Start these services with: systemctl start web-client{1-3}.service

To load balance traffic between three identical services with Nginx:

upstream photos {
  server 127.0.0.1:3000;
  server 127.0.0.1:3100;
  server 127.0.0.1:3101;
}

server {
  listen 80;
  servre_name photos.example.com;

  client_max_body_size 5m;

  location / {
    proxy_pass http://photos;
    proxy_http_version 1.1;
    proxy_set_header X-Forwarded-For $proxy_add_x_forwarded_for;
    proxy_set_header X-Real-IP  $remote_addr;
    proxy_set_header Upgrade $http_upgrade;
    proxy_set_header Connection "upgrade";
  }

  location ~* \.(js|css|png|jpe?g|gif) {
    root /var/www/photos.example.com;
  }
}

The upstream context defines three servers. The proxy_pass directive to proxy traffic to the server group. By default, this uses the round robin approach. Other methods include:

  • hash - specify a key to map request to server
  • ip_hash - client-server mapping based on client IP address
  • least_conn - requests routed to server with least number of active connections

This can be configured in the upstream context:

upstream photos {
  least_conn;
  # hash $request_uri;

  server 127.0.0.1:3000 weight=2;
  server 127.0.0.1:3100 max_fails=3 fail_timeout=20s;
  server 127.0.0.1:3101 max_fails=3 fail_timeout=20s;
}

The server directive also takes parameters. The above prioritizes sending traffic to the first server. It temporarily removes servers 2/3 from the pool if they suffer 3 failed requests in 20 seconds. It will remove the server for 20 seconds.

Logging

Use the directives: log_format, access_log, error_log to configure logs. The two main types of logging are access (for everything in general) and errors.

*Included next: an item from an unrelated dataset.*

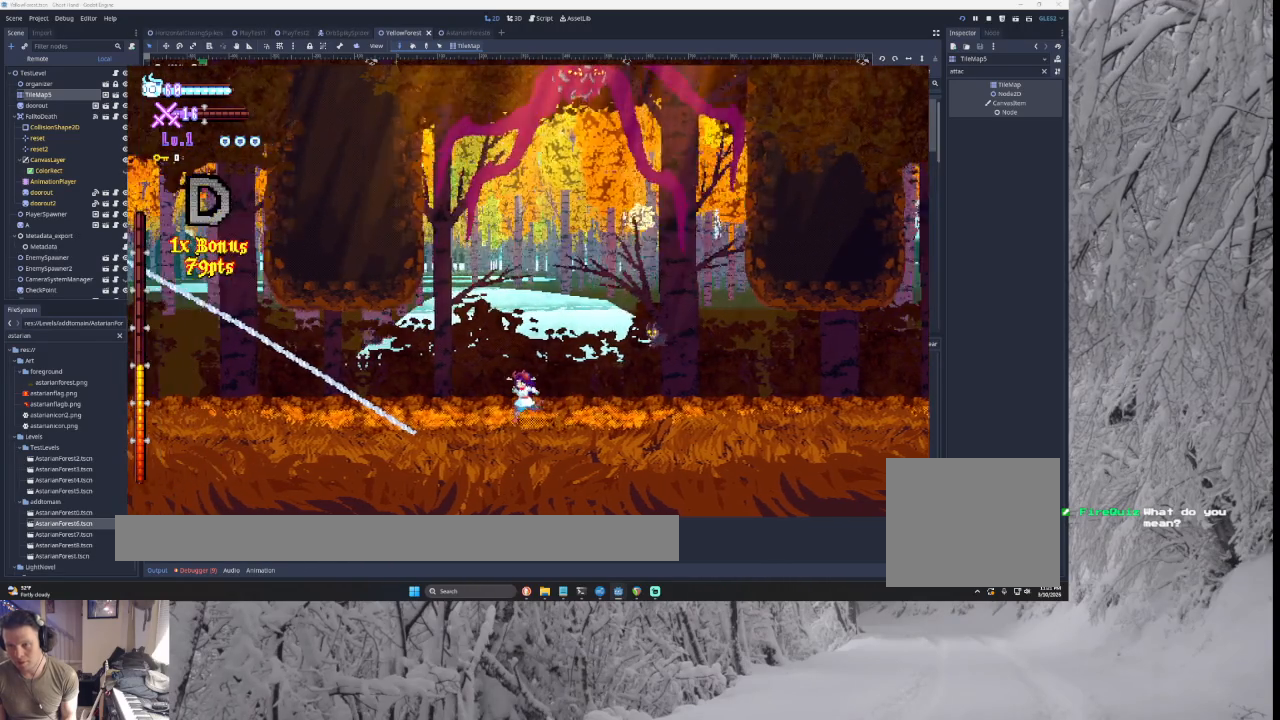
{"buttons": [], "left_stick": "center", "right_stick": "center", "events": [[133, "left_stick", "center"]]}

log_format main '$remote_addr - $remote_user [$time_local] "$request" '
                '$status $body_bytes_sent "$http_referer" '
                '"$http_user_agent" "$http_x_forwarded_for"';
access_log /var/log/nginx/access.log main;

The log format is just a string of Nginx variables. It's common to use the combined format also:

access_log /var/log/nginx/example.log combined;

The levels of logging are: debug, info, notice, warn, error, crit, alert, emerg.

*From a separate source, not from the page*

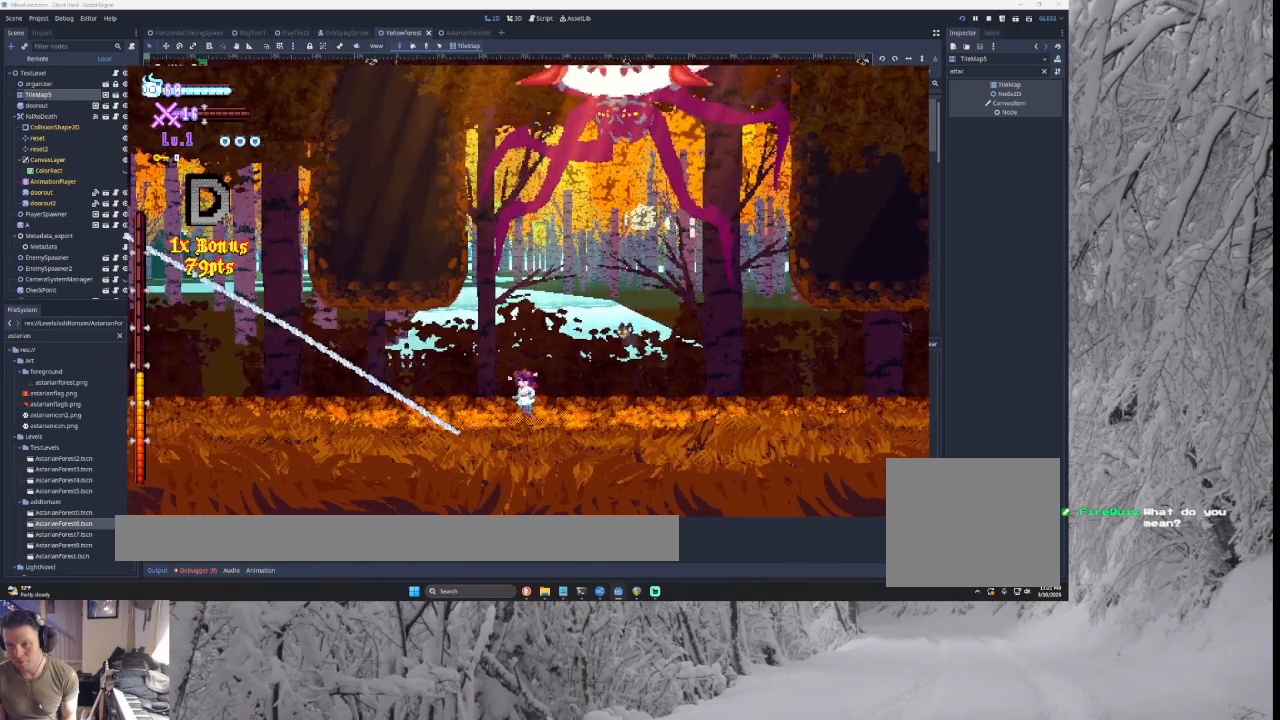
{"buttons": [], "left_stick": "center", "right_stick": "center", "events": [[233, "left_stick", "right"], [400, "left_stick", "center"]]}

Nginx supports syslog, which works well with other logging services:

access_log syslog:dev/log combined;

Performance

Use compression to speed up responses with the http_gzip and http_gunzip modules:

gzip on;
gzip_disable msie6;
gzip_proxied no-cache no-store private expired auth;
gzip_types text/plain text/css application/x-javascript application/javascript text/xml application/xml application/xml+rss text/javascript image/x-icon image/bmp image/svg+xml;
gzip_min_length 1024;
gzip_vary on;
  • gzip_disable - don't send compressed responses to older browsers
  • gzip_proxied - only compress responses from proxied servers if we wouldn't normally cache them
  • gzip_types - content types to compress
  • gzip_min_length - minimum size of file to compress
  • gzip_vary - adds "Vary: Accept-Encoding" header to tell CDNs to treat compressed/uncompressed versions as two separate entities

If a proxied server sends pre-compressed response, use the gunzip on; directive to decompress it.

Use the worker_processes and worker_connections directives to adjust workers/connections for optimal performance. Set worker_processes to number of CPUs your server has, or use auto:

worker_processes auto;

The default connections is 512, but this is usually too low for modern day servers. Nginx was designed to handle 10k connections over a decade ago. Try 2048 to start with, with a four core CPU that's 8192 simultaneous connections. If Nginx hits this limit, it will output in error.log.

Utilize keepalives with the directives: keepalive, keepalive_timeout, keepalive_requests.

Enable http2 in the listen directive: listen 443 ssl http2 default_server;.